4.10. Could the Voice undermine the power of parliament?
One frequently stated concern about the establishment of a Voice to Parliament is that the body could undermine the power of the parliament, delaying legislation or potentially becoming the equivalent of a ‘third house’. However, most authoritative commentators are clear that it is within the government’s ability by legislation to design a Voice that would not infringe on the power of either government or parliament.
Emeritus Professor Anne Twomey has written the clearest responses to this question. She points out that the proposed amendment to the Constitution specifies that parliament would have the power to determine the ‘composition, roles, powers and procedures’ of the Voice, which could give advice on legislation put forth by the parliament where it concerned Aboriginal and Torres Strait Islander people. She explains that, if the referendum is successful, the government would then draft legislation to establish a body without the capacity to interfere with the work of parliament. She emphasises that the amendment would only enable the existence of an Indigenous Voice to Parliament, leaving to the parliament the power to establish its precise nature. This would have the added advantage of allowing the Voice’s structure and capacities to be changed if were to be perceived not to be functioning as efficiently as it should be, or to be undermining the power of the parliament.

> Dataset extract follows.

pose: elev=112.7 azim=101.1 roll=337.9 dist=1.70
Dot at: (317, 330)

Additionally, Twomey points out, it is readily possible to ensure the Voice would not be capable of delaying or vetoing legislation by specifying that parliament need only seek its advice in relation to legislation being discussed or about to be discussed. It would equally be possible to prevent the courts from limiting the power of parliament to pass legislation without consulting the Voice.
For these reasons there is a strong case that the establishment of a Voice to Parliament need not infringe on the power or efficiency of the Australian parliament. Both the wording of the proposed constitutional amendment and the capacity of the parliament to fashion any ensuing legislation appropriately provide sufficient safeguards to ensure that the existing system of government will not be undermined.